OAKLAND, Calif. (KGO) -- Thousands of dollars worth of unique dolls were stolen from a collector and artist in Oakland on Thursday.
They're known as Blythe dolls and are often loosely associated with Big Eyes paintings of the 1960s.
If you're not familiar with these so-called Blythe dolls you're not alone, they're not sold in many stores. But take a good look at the pictures and video because 12 of them were stolen from a home in Oakland.
"They are very unique, they are about as tall as a Barbie doll, but they have a big head with unique eyes that really have a lot of emotion and character," says Kirsten Seymour.
The dolls belong to Seymour who is a collector. You can find pictures and video of the stolen dolls on Seymour's Instagram page.
Blythe dolls were originally released in 1972 as a rival to Barbie, but inspired by Betty Boop, with influences of those Big Eyes paintings created by late Bay Area artist Margaret Keane.
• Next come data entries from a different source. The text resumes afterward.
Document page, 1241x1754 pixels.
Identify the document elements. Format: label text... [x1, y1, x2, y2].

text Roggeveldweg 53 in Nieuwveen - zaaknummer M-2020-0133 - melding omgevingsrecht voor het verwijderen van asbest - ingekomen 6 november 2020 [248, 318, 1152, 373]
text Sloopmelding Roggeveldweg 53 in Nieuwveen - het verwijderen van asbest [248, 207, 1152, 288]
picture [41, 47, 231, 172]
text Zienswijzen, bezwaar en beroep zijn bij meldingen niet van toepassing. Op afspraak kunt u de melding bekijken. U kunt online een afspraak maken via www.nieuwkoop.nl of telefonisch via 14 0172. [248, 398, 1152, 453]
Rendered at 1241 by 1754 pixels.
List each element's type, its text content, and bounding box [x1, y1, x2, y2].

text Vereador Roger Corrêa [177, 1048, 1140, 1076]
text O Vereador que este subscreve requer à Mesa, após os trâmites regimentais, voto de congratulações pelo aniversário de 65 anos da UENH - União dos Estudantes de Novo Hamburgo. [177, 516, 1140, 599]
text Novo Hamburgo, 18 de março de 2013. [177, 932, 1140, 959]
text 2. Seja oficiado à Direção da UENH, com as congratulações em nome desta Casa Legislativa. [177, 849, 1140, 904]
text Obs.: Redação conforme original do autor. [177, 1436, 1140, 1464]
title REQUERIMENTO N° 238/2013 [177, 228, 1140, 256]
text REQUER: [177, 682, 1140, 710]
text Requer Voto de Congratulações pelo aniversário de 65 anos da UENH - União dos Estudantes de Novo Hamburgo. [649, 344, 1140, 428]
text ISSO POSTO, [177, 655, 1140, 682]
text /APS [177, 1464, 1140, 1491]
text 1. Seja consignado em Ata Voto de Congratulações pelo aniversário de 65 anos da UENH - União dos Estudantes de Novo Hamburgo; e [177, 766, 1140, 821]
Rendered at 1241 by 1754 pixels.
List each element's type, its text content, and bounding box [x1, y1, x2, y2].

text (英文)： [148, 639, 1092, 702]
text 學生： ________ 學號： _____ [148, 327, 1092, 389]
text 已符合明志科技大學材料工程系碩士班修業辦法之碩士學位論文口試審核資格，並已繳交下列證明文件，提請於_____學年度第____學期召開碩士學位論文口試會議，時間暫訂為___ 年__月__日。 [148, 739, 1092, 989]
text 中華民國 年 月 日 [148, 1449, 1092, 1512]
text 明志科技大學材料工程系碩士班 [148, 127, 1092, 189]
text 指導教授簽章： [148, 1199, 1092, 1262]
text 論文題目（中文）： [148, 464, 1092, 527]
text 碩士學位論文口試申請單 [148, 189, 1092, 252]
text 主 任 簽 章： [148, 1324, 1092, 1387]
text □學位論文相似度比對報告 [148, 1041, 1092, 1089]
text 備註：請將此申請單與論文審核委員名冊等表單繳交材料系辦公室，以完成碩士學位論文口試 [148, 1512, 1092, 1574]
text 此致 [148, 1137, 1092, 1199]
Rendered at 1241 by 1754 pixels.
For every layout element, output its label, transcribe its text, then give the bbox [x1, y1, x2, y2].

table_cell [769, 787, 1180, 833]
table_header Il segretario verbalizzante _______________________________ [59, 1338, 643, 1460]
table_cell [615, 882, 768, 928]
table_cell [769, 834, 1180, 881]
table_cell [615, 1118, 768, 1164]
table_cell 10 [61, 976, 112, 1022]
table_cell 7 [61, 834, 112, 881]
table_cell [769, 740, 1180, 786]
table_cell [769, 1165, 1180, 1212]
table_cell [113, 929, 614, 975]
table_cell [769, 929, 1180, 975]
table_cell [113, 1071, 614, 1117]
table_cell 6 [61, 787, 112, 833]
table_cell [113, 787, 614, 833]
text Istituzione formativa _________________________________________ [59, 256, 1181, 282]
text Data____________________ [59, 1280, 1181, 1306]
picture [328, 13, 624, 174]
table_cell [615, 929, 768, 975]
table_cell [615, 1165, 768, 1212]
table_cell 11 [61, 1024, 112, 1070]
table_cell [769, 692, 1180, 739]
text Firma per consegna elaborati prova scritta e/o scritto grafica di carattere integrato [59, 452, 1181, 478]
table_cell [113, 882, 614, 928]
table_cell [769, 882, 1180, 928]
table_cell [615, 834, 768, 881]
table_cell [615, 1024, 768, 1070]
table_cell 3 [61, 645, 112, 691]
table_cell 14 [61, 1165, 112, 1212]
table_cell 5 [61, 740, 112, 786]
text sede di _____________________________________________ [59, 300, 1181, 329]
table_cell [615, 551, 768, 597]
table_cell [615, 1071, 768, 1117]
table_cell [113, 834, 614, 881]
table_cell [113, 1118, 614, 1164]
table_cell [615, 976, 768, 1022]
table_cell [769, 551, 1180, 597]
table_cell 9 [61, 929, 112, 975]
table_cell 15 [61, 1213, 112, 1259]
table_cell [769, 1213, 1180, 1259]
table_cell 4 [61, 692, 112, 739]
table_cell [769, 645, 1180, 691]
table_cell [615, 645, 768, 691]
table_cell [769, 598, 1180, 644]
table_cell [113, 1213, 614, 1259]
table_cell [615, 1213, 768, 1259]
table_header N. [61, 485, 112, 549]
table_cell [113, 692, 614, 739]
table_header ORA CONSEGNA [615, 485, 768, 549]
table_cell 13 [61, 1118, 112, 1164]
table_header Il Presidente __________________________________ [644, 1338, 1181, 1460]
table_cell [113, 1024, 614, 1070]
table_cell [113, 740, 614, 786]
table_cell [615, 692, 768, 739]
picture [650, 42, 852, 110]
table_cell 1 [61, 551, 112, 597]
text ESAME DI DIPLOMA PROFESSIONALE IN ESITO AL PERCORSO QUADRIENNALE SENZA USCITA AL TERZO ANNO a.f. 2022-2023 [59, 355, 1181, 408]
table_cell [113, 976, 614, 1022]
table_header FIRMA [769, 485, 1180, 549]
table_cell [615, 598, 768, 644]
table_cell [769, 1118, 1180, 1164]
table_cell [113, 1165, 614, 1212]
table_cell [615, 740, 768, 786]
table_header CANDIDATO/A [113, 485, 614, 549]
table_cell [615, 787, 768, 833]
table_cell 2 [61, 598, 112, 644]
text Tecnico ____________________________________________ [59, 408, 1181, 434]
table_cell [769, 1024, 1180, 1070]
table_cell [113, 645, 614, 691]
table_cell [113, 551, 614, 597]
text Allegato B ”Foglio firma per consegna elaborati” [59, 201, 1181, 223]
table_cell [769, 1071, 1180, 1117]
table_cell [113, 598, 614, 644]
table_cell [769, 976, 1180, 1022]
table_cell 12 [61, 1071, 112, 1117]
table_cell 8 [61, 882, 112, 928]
Ones that had swept the nation in the years prior.
To Seymour though, this is her passion, creating scenes for her 12 characters, then showcasing that on social media and in schools.
"They're part of my life, my work, and my art, and they actually brought a lot of joy and happiness to a lot of people and kids, especially during the times of COVID," says Seymour.
In less than two hours during a family move, her dolls, her characters, and her loves; were stolen.
While the Blythe dolls only lasted a year in the 70s due to concerns over the eyes being too scary for children, they made a comeback according to a Blythe expert and collector Lauren Ganos.
"In 2001 it became a much bigger deal in Japan. They are all about the American culture, they love the big eyes and everything and they found appreciation for it. They were only sold for a few dollars at a time way back in 1972 but nowadays Kenner's, depending on their condition, can actually range anywhere from 500 dollars, to less than that if you're lucky and find one at Goodwill. Otherwise, they can go all the way up to $3,000, $4,000, $5,000, so they are worth a lot of money depending on how much you know about them," says Ganos.
The Blythe dolls' popularity can be seen on websites like BlytheWorld.com.
Seymour says many of her dolls were custom-made by artists in Ukraine, Poland, and Spain to name a few. She is offering what she calls a large reward and remains optimistic that the thief will have a change of heart.
"The dolls have this whole life in suitcases and now they've been stolen; it's like they've been kidnapped and please somebody, no questions asked, return them," says Seymour.